- Developer: Mad Doc Software
- Publisher: Sierra Entertainment
- Designer: Matthew Nordhaus
- Composer: Michael Gordon Shapiro
- Series: Empire Earth
- Engine: Gamebryo
- Platform: Microsoft Windows
- Release: NA: November 6, 2007; AU: November 9, 2007; EU: November 16, 2007;
- Genre: Real-time strategy
- Modes: Single-player, multiplayer

= Empire Earth III =

2007 video game

Empire Earth III is a real-time strategy video game developed by Mad Doc Software and published by Sierra Entertainment, released on November 6, 2007. It is the last installment of the Empire Earth series.

Empire Earth III contains five epochs, fewer than other games in the series but covering roughly the same time period. The game features three factions: Middle Eastern, Western, and Far Eastern. Each faction comprises unique buildings, units, and technologies.

The game received widespread negative reviews.

==Gameplay==
Similar to its predecessors, Empire Earth III is a real-time strategy game. It introduces several new units and weapons, as well as a new free-form campaign structure that is similar in style to other real-time strategy games, such as the Total War series. However, unlike Total War, the player advances through the entire course of history rather than staying in a specific time period.

There are three customizable civilizations to choose from which are Western, Middle-Eastern, and Far Eastern. Each civilization can be customized by the player to their choosing. Furthermore, each civilization features subfactions based on historical nations (e.g. the Far Eastern civilization contains China and Japan). Another new feature in Empire Earth III is certain nuclear weapons such as a nuclear cannon. In Empire Earth III, each region focuses on different styles of game play; for example, the Middle East has mobile buildings, the West has a few powerful units, and the Far East has masses of weak, swarming units combined with powerful mutants in the future.

The game's World Domination mode allows players to battle across a virtual earth which is split into many sections/provinces. While playing this mode, quests give the player optional tasks to accomplish while conquering the globe.
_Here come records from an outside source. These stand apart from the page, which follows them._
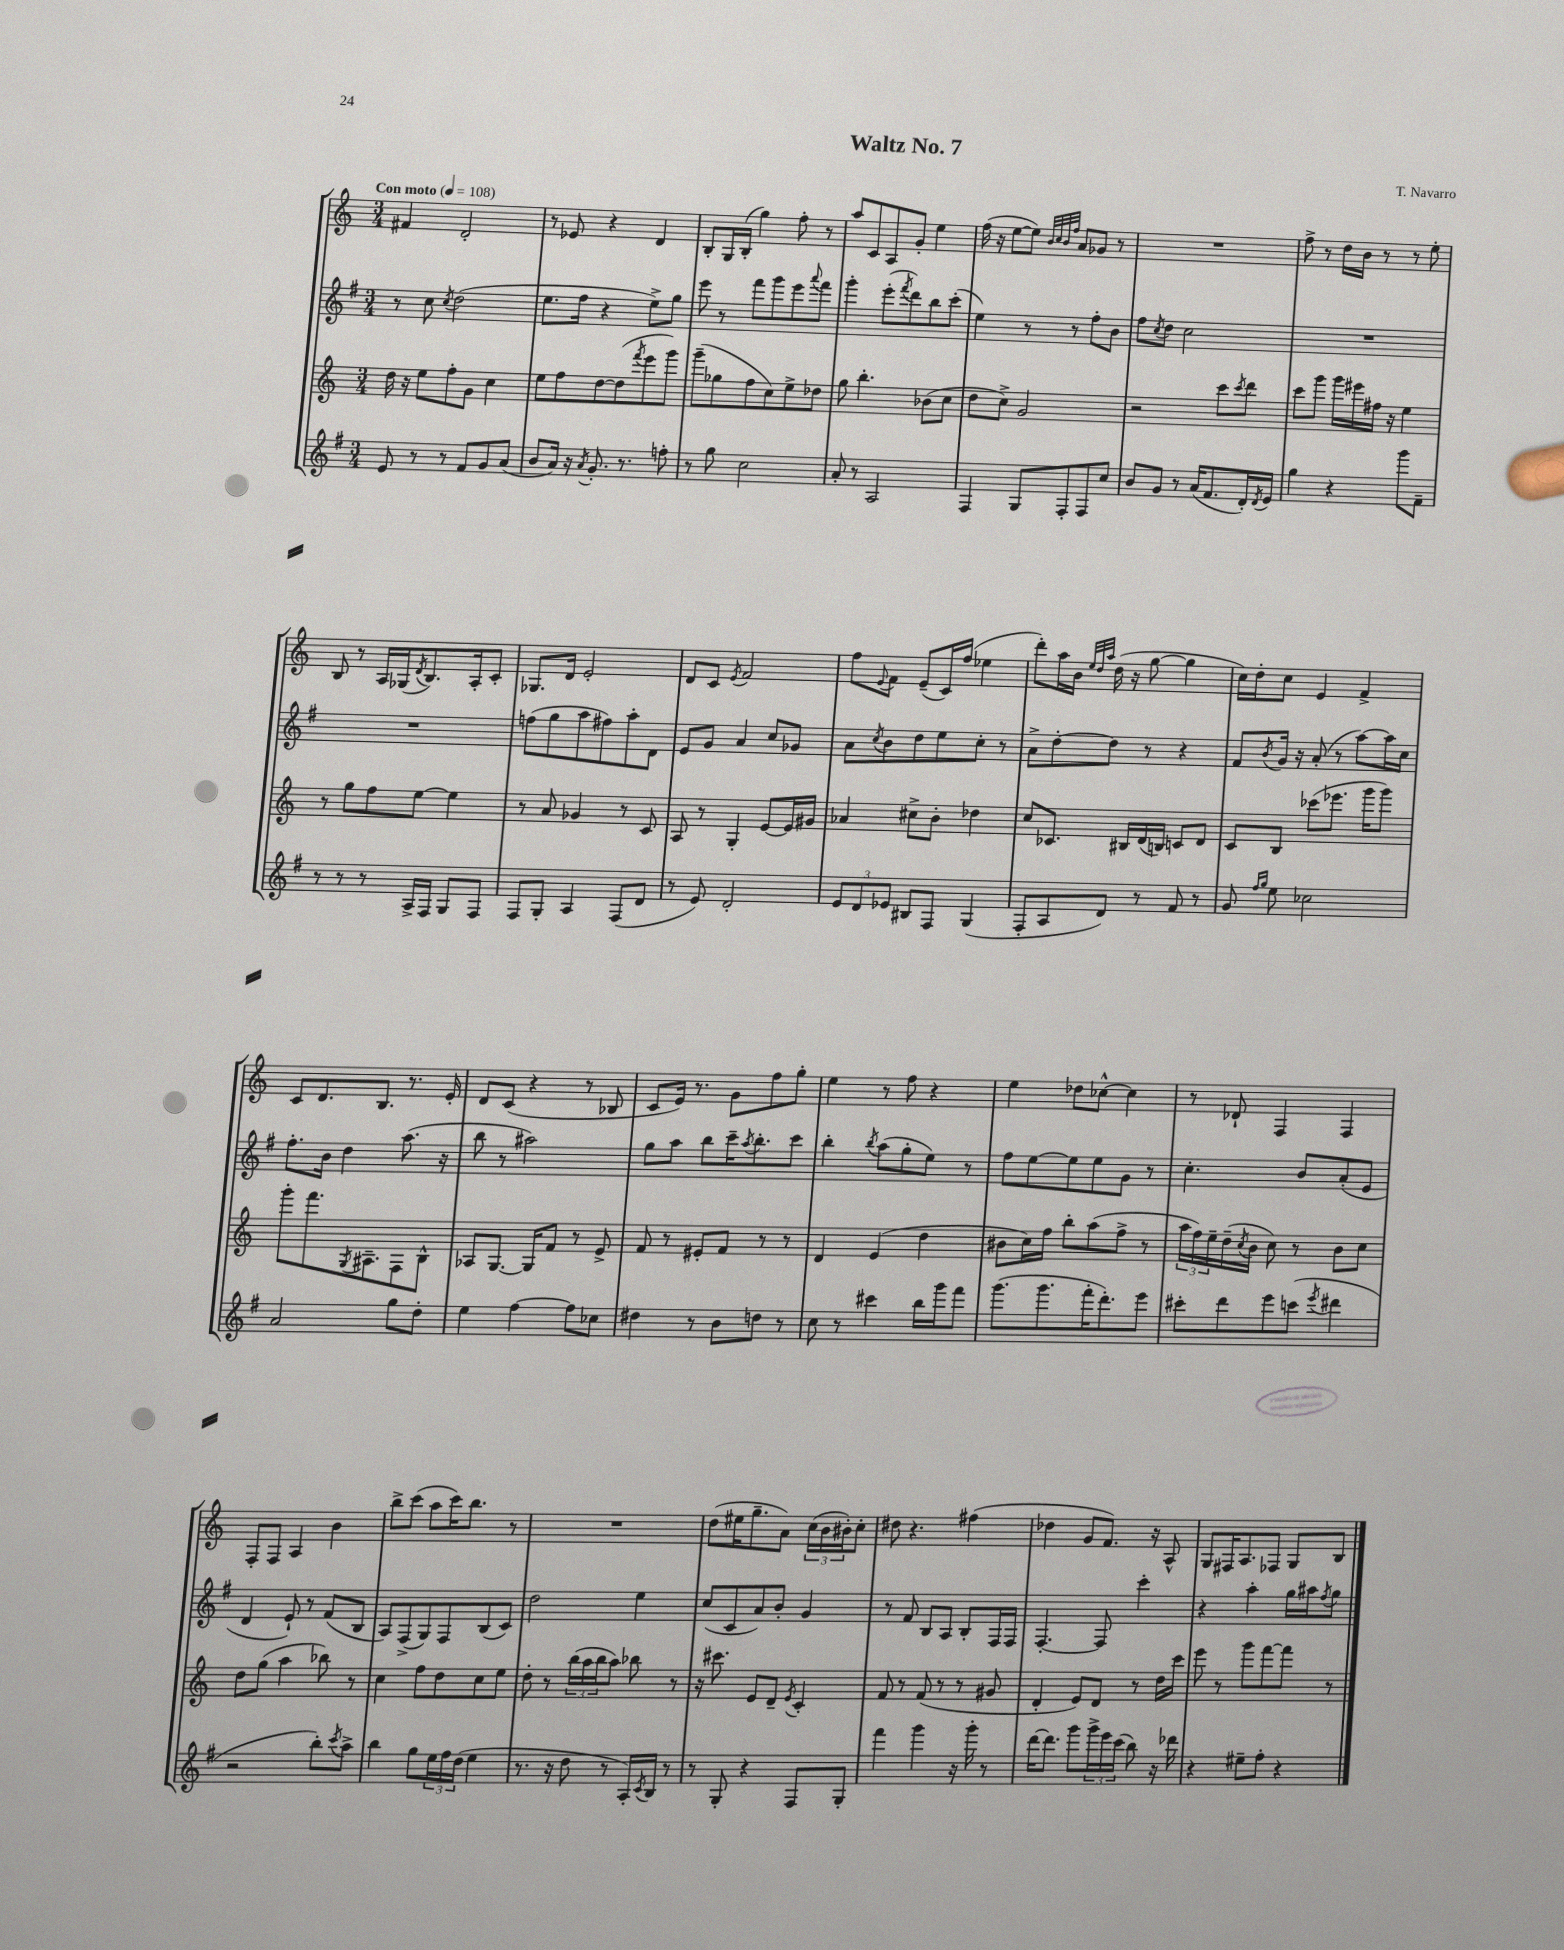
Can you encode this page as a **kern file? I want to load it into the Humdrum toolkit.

**kern	**kern	**kern	**kern
*part4	*part3	*part2	*part1
*staff4	*staff3	*staff2	*staff1
*clefG2	*clefG2	*clefG2	*clefG2
*k[f#]	*k[]	*k[f#]	*k[]
*M3/4	*M3/4	*M3/4	*M3/4
*MM108	*MM108	*MM108	*MM108
=1	=1	=1	=1
!	!	!	!LO:TX:a:B:t=Con moto
8e/	16dd\	8r	4f#X/
.	16r	.	.
8r	8ee\L	8cc\	.
.	.	8qcc/	.
8r	8ff'\	(2dd\	2d'/
8f#/L	8g\J	.	.
8g/	4cc\	.	.
(8a/J	.	.	.
=2	=2	=2	=2
8b/L	8ee\L	8.ee\L	8r
16a/Jk)	8ff\	.	8e-X/
16r	.	16ff#\Jk	.
8qa/	.	.	.
8.g'/	[8dd\	4r	4r
.	(8dd\]	.	.
8.r	.	.	.
.	8qfff/	.	.
.	8eee\	8ee^\L)	4d/
8ffn'\	8ggg\J)	8gg\J	.
=3	=3	=3	=3
8r	(8ggg~\L	8eee\	8B'/L
8gg\	8gg-X\	8r	16G/L
.	.	.	(16B'/JJ
2cc\	8ff\	8fff#\L	4gg\)
.	8cc\)	8ggg\	.
.	8ee^\	8eee\	8ff'\
.	.	8qqaaa/	.
.	8dd-X\J	8fff#\J	8r
=4	=4	=4	=4
8a'/	8gg\	4ggg'\	8aa/L
8r	4.bb'\	.	8c/
2A/	.	(8eee'\L	8A/
.	.	8qfff#/	.
.	.	8ddd\)	8g'/J
.	(8b-X\L	8bb\	4ee\
.	8cc\J	(8ccc'\J	.
=5	=5	=5	=5
4F#/	8dd\L	4ee\)	(16ff\
.	.	.	16r
.	8cc^\J)	.	[8ee\L
8G/L	2g/	8r	8ee\J])
.	.	.	32qqb/LLL
.	.	.	32qqcc/
.	.	.	32qqb/
.	.	.	32qqff/JJJ
8F#'/	.	8r	8a/L
8F#/	.	8ff#'\L	8g-X/J
8cc/J	.	8b\J	8r
=6	=6	=6	=6
8b/L	2r	8ff#\L	2.r
.	.	8qcc/	.
8g/J	.	8dd\J	.
8r	.	2cc\	.
(16a/KL	.	.	.
8.f#/	.	.	.
.	8ccc\L	.	.
.	8qccc/	.	.
16d'/L)	8ddd\J	.	.
8qd/	.	.	.
16e/JJ	.	.	.
=7	=7	=7	=7
4gg\	8ccc\L	2.r	8ff^\
.	8ggg\J	.	8r
4r	16ggg\LL	.	16dd\LL
.	16eee#X\	.	16b\JJ
.	16ff#X\JJ	.	8r
.	16r	.	.
8ggg\L	4ee\	.	8r
8f#~\J	.	.	8ee'\
!!LO:LB:g=z
=8	=8	=8	=8
8r	8r	2.r	8B/
8r	8gg\L	.	8r
8r	8ff\	.	16A/LL
.	.	.	(16G-X/J
.	.	.	8qd/
16A^/LL	[8ee\J	.	8.B/)
16F#/JJ	.	.	.
8G/L	4ee\]	.	.
.	.	.	16A'/k
8F#/J	.	.	8c'/J
=9	=9	=9	=9
8F#/L	8r	(8ffn\L	8.G-X/L
8G'/J	8a/	8gg\	.
.	.	.	16d/Jk
4A/	4g-X/	8aa\	2e'/
.	.	8ff#X\)	.
(8F#/L	8r	8aa'\	.
8d/J	8c/	8d\J	.
=10	=10	=10	=10
8r	8A/	8e/L	8d/L
8e/)	8r	8g/J	8c/J
.	.	.	8qe/
2d'/	4G'/	4a/	2f/
.	[8e/L	8cc/L	.
.	16e/L]	8g-X/J	.
.	16g#X/JJ	.	.
=11	=11	=11	=11
12e/L	4a-X/	8a\L	8ff\L
12d/	.	.	.
.	.	8qcc/	8qqe/
.	.	8b\	8f\J
12e-X/J	.	.	.
8B#X/L	8cc#X^\L	8dd\	(8e~/L
8F#/J	8b'\J	8ee\	16c/L)
.	.	.	(16ff/JJ
(4G/	4dd-X\	8cc'\J	4ee-X\
.	.	8r	.
=12	=12	=12	=12
8F#'/L	8cc/L	8a^\L	8ddd'\L)
8A/	8.c-X/J	[8dd'\	16aa\L
.	.	.	16b\JJ
.	.	.	32qqee/LLL
.	.	.	32qqdd/
.	.	.	32qqaa/JJJ
8d/J)	.	8dd\J]	(16dd\
.	16B#X/LL	.	16r
8r	(16d/	8r	[8gg\
.	16Bn/JJ)	.	.
8f#/	8cn/L	4r	4gg\]
8r	8d/J	.	.
=13	=13	=13	=13
8g/	8c/L	8f#/L	16cc\LL)
.	.	.	16dd'\J
16qqff#/LL	.	.	.
16qqgg/JJ	.	8qb/	.
8ee\	8B/J	16g/Jk	8cc\J
.	.	16r	.
2cc-X\	(8ccc-X\L	(8a'/	4e/
.	8.eee-X\J	8r	.
.	.	[8aa\L)	4f^/
.	16ggg\KL	.	.
.	8ggg\J)	16aa\L]	.
.	.	16cc\JJ	.
!!LO:LB:g=z
=14	=14	=14	=14
2a/	8ggg'\L	8.ff#'\L	8c/L
.	8.fff\	.	8.d/
.	.	16b\Jk	.
.	.	4dd\	.
.	8qG/	.	.
.	8.A#X~\	.	8.B/J
8gg\L	8F\	(8.aa\	8.r
8dd'\J	8B^^\J	.	.
.	.	16r	16e'/
=15	=15	=15	=15
4ee\	8A-X/L	8bb\	8d/L
.	[8.G/J	8r	(8c/J
[4ff#\	.	2aa#X\)	4r
.	16G/KL]	.	.
.	8f/J	.	.
8ff#\L]	8r	.	8r
8cc-X\J	8e^/	.	8B-X/
=16	=16	=16	=16
4dd#X\	8f/	8gg\L	8c/L
.	8r	8aa\J	16e/Jk)
.	.	.	8.r
8r	8e#X'/L	8bb\L	.
8b\L	8f/J	16ccc~\K	8g\L
.	.	8qaa/	.
.	.	8.bb'\	.
8ddn\J	8r	.	8ff\
8r	8r	8ccc\J	8gg'\J
=17	=17	=17	=17
8cc\	4d/	4bb'\	4ee\
8r	.	.	.
.	.	8qbb/	.
4ccc#X\	(4e/	(8aa\L	8r
.	.	8gg'\	8ff\
16bb\LL	4dd\	8ee\J)	4r
16ggg\J	.	.	.
8fff#\J	.	8r	.
=18	=18	=18	=18
(8.ggg\L	8b#X\L	8ff#\L	4ee\
.	16cc\L)	[8ee\	.
8.ggg\	16ff\JJ	.	.
.	8bb'\L	8ee\]	8dd-X\L
16fff#'\K	(8aa\	8ee\	[8cc-X^^\J
8.ddd'\)	.	.	.
.	8ff^\J	8g\J	4cc-\]
8eee\J	8r	8r	.
=19	=19	=19	=19
8ccc#X'\L	24aa\LL	4.cc'\	8r
.	24ff\)	.	.
.	24ee~\	.	.
8ddd\	(16dd~\	.	8d-X`/
.	8qcc/	.	.
.	16b\JJ	.	.
8eee\	8cc\)	.	4F/
(8cccn\J	8r	8b/L	.
8qeee/	.	.	.
4ddd#X\	8b\L	(8a'/	4F/
.	8cc\J	8e/J	.
!!LO:LB:g=z
=20	=20	=20	=20
2r	8dd\L	4d/	8F'/L
.	(8gg\J	.	8F/J
.	4aa\	8e`/)	4A/
.	.	8r	.
8bb'\L)	8bb-X\)	(8f#/L	4b\
8qccc/	.	.	.
8aa^\J	8r	8B/J	.
=21	=21	=21	=21
4bb\	4cc\	8A/L)	8bb^\L
.	.	(8F#^/	(8ccc\J
8gg\L	8ff\L	8G/)	8aa\L
24ee\L	8dd\	8F#/	16ccc\K)
24ff#\	.	.	.
.	.	.	8.bb\J
(24dd\JJ	.	.	.
4ee\	8cc\	(8B/	.
.	8ee\J	8c/J)	8r
=22	=22	=22	=22
8.r	8dd'\	2dd\	2.r
.	8r	.	.
16r	.	.	.
8dd\	(24bb\LL	.	.
.	24aa\	.	.
.	24bb\J	.	.
8r	8aa\J)	.	.
16A'/LL)	8bb-X\	4ee\	.
8qc/	.	.	.
16B/JJ	.	.	.
8r	8r	.	.
=23	=23	=23	=23
8r	16r	(8cc/L	(8dd\L
.	8.ccc#X\	.	.
8G'/	.	8c/	16ee#X\K
.	.	.	8.gg~\
4r	8e/L	8a/)	.
.	8d~/J	8b'/J	8a\J)
.	8qe/	.	.
8F#/L	4c'/	4g/	(24cc\LL
.	.	.	24b\
.	.	.	24b#X'\J)
8G'/J	.	.	8cc'\J
=24	=24	=24	=24
4fff#\	8f/	8r	8dd#X\
.	8r	8f#/	4.r
4ggg\	(8f/	8B/L	.
.	8r	8A/J	.
16r	8r	8B'/L	(4ff#X\
16ggg'\	.	.	.
8r	8g#X/	16F#/L	.
.	.	16F#/JJ	.
=25	=25	=25	=25
[16ddd\KL	4d'/	[4.F#'/	4dd-X\
8.ddd\J]	.	.	.
8ggg\L	8e/L)	.	8g/L
24ggg^\L	8d/J	8F#/]	8.f/J)
24eee\	.	.	.
(24ccc\JJ	.	.	.
8bb\)	8r	4ccc'\	.
.	.	.	16r
16r	16dd\LL	.	8A^^/
16ddd-X\	16ccc\JJ	.	.
=26	=26	=26	=26
4r	8eee\	4r	8G/L
.	8r	.	16F#X/K
.	.	.	8.A/
8ee#X~\L	8ggg\L	4aa'\	.
8ff#'\J	[8fff\	.	8F-X/J
4r	8fff\J]	16gg\LL	8G/L
.	.	16aa#X\J	.
.	.	8qff#/	.
.	8r	8gg\J	8B/J
==	==	==	==
*-	*-	*-	*-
The game contains five unique sections, loosely based on historical eras, Ancient, Medieval, Colonial, Modern, and Future.

==Development and release==
Development of the game began in 2005, shortly after Empire Earth II was shipped. The game engine was built on Empire Earth II's engine using Gamebryo 2.0 middleware, but was almost completely rewritten to allow the developers to create improved visual effects, ragdoll physics, more detailed models and higher resolution textures. Instead of making the units more realistic, Mad Doc Software worked to achieve a more "cartoonish" look.

On April 27, 2007 the American television show Numb3rs aired some footage of the game on CBS while it was still in development. The demo of Empire Earth III was released on November 1. The retail version of the game was released on November 6, 2007 in the US and November 16, 2007 in Europe.

A patch became available two days after the game's release. Empire Earth III is the first game in the series to be a Games for Windows title.

On November 12, 2007, a Gamespy arena portal was added for updates and stats.

==Reception==

Review scores
| Publication | Score |
|---|---|
| IGN | 5.4 of 10 |
| GameSpot | 3.5 of 10 |
| GameSpy | 2 of 5 |

Empire Earth III garnered generally negative reviews, and holds an average of 51% on aggregate web site GameRankings. GameSpot gave it 3.5 of 10 saying "The developer's questionable sense of taste and humor is also on display in the visuals and sound... Empire Earth III has been dumbed down to the point of irrelevance." IGN gave it a 5.4 of 10 saying "the animations aren't very good and the performance leaves a lot to be desired". GameSpy had similar complaints: "bugs, muddled combat, or weak AI aren't things that strategy fans have to live with." Game Revolution gave the game a D−, stating "Honestly, if the game didn't try to make you hate it, it would be perfectly tolerable, maybe even enjoyable." Mad Doc Software has since removed all references to the development of Empire Earth III from their website. As of 2017, Rebellion Developments owns the IP.